APPROACH # 2

We have developed a universal CAR T cell therapy that targets the pan-leukocyte marker CD45. To address the challenge of CD45-related on-target/off-tumor toxicity while preserving the essential functions of CD45, we identified the specific epitope on CD45 that is recognized by CAR T cells. By utilizing CRISPR adenine base editing, we introduced a function-preserving mutation to evade CAR T cell detection. This modification resulted in epitope-edited CD45 CAR T cells that are resistant to fratricide and effective against patient-derived cases of acute myeloid leukemia, B cell lymphoma, and acute T cell leukemia. Additionally, the epitope-edited hematopoietic stem cells (HSCs) were safeguarded from CAR T cell attacks, allowing them to engraft, persist, and differentiate in vivo, in contrast to traditional CD45 knockout cells. This innovative approach to ex vivo epitope editing in HSCs and T cells provides a safe and effective strategy for employing CD45-targeted CAR T cells and bispecific T cell engagers in the universal treatment of hematologic malignancies, with potential applications for other diseases that necessitate intensive hematopoietic ablation. See the graphics about engineering resistance for graft protection below and the full description below the image.

 

 

Engineering Resistance for Graft Protection

Engineering resistance for graft protection. a, Installing a drug resistant mutation in donor hematopoietic stem cells (HSCs) prior to HSC transplantation (HSCT) can increase the therapeutic index of chemotherapies or antibody-based therapies. After HSCT, administration of a drug can selectively eliminate any remaining cancer cells or wild-type (WT) host hematopoietic cells in the patient while sparing the donor graft with engineered resistance.
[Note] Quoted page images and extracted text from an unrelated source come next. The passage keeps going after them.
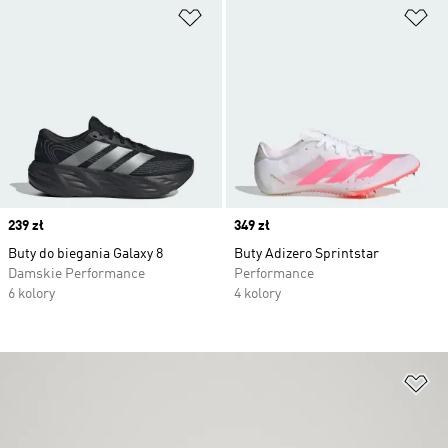
Dodaj do listy życzeń
Do
Price
239 zł
Price
349 zł
Buty do biegania Galaxy 8
Buty Adizero Sprintstar
Damskie Performance
Performance
6 kolory
4 kolory
Do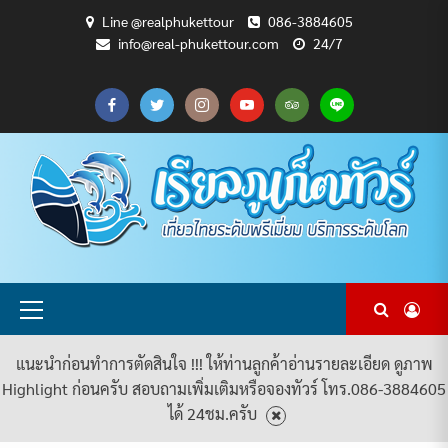
Skip
Line @realphukettour
086-3884605
to
info@real-phukettour.com
24/7
content
CART
CHECKOUT
MY
SAMPLE
ดู
บทความ
ยินดี
เกี่ยว
แพ็คเกจ
ACCOUNT
PAGE
ทัวร์
ท่อง
ต้อนรับ
กับ
ทัวร์
ทั้งหมด
เที่ยว
สู่
เรา
ทั้งหมด
REAL
PHUKET
TOUR
Primary
Menu
แนะนำก่อนทำการตัดสินใจ !!! ให้ท่านลูกค้าอ่านรายละเอียด ดูภาพ
Highlight ก่อนครับ สอบถามเพิ่มเติมหรือจองทัวร์ โทร.086-3884605
ได้ 24ชม.ครับ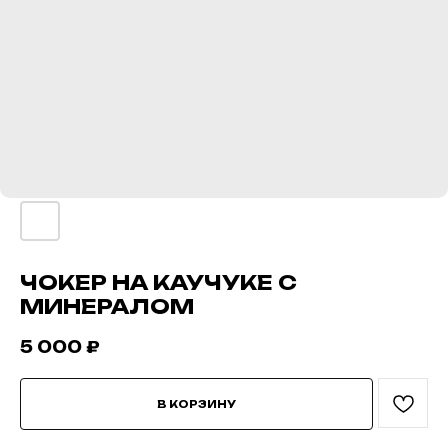
ЧОКЕР НА КАУЧУКЕ С
МИНЕРАЛОМ
5 000
₽
В КОРЗИНУ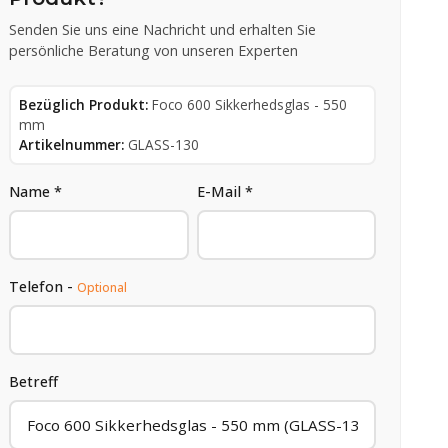
Senden Sie uns eine Nachricht und erhalten Sie
persönliche Beratung von unseren Experten
Bezüglich Produkt:
Foco 600 Sikkerhedsglas - 550
mm
Artikelnummer:
GLASS-130
Name *
E-Mail *
Telefon -
Optional
Betreff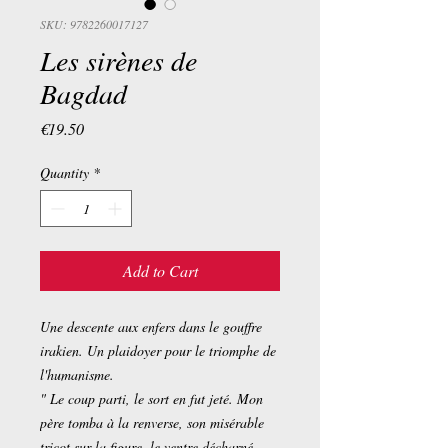
SKU: 9782260017127
Les sirènes de
Bagdad
Price
€19.50
Quantity
*
Add to Cart
Une descente aux enfers dans le gouffre
irakien. Un plaidoyer pour le triomphe de
l'humanisme.
" Le coup parti, le sort en fut jeté. Mon
père tomba à la renverse, son misérable
tricot sur la figure, le ventre décharné,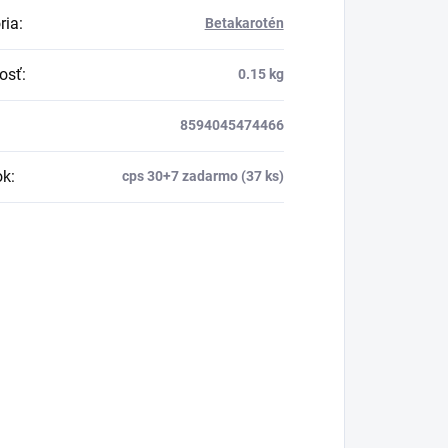
ria
:
Betakarotén
osť
:
0.15 kg
8594045474466
ok
:
cps 30+7 zadarmo (37 ks)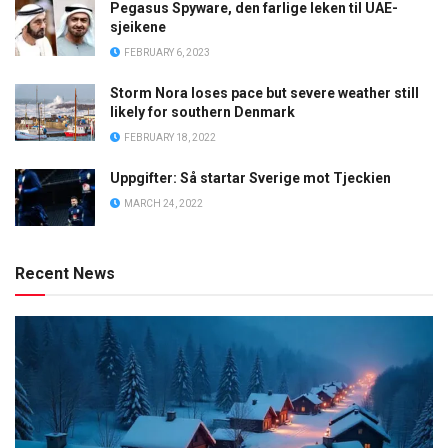
Pegasus Spyware, den farlige leken til UAE-
sjeikene
FEBRUARY 6, 2023
Storm Nora loses pace but severe weather still
likely for southern Denmark
FEBRUARY 18, 2022
Uppgifter: Så startar Sverige mot Tjeckien
MARCH 24, 2022
Recent News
The median toxic dose (TD50) of the drug for edited HSCs is higher than for WT HSCs, effectively shifting the therapeutic index of the drug. Editing donor HSCs makes the entire donor-derived hematopoietic system resistant to the drug;thus, post-HSCT administration of the drug is more tolerable for the patient. b, Epitope editing in both donor HSCs and chimeric antigen receptor (CAR) T cells prior to patient infusion serves two functions. First, cancer cells that have the WT target epitope remain susceptible to the edited CAR T cells, preserving CAR T cell effector function. Second, both the epitope-edited donor graft and epitope-edited CAR T cells are protected from CAR T cell-mediated killing, preserving the graft and preventing fratricide. This approach increases the repertoire of targetable cell-surface antigens in hematological cancers. ED50, median effective dose.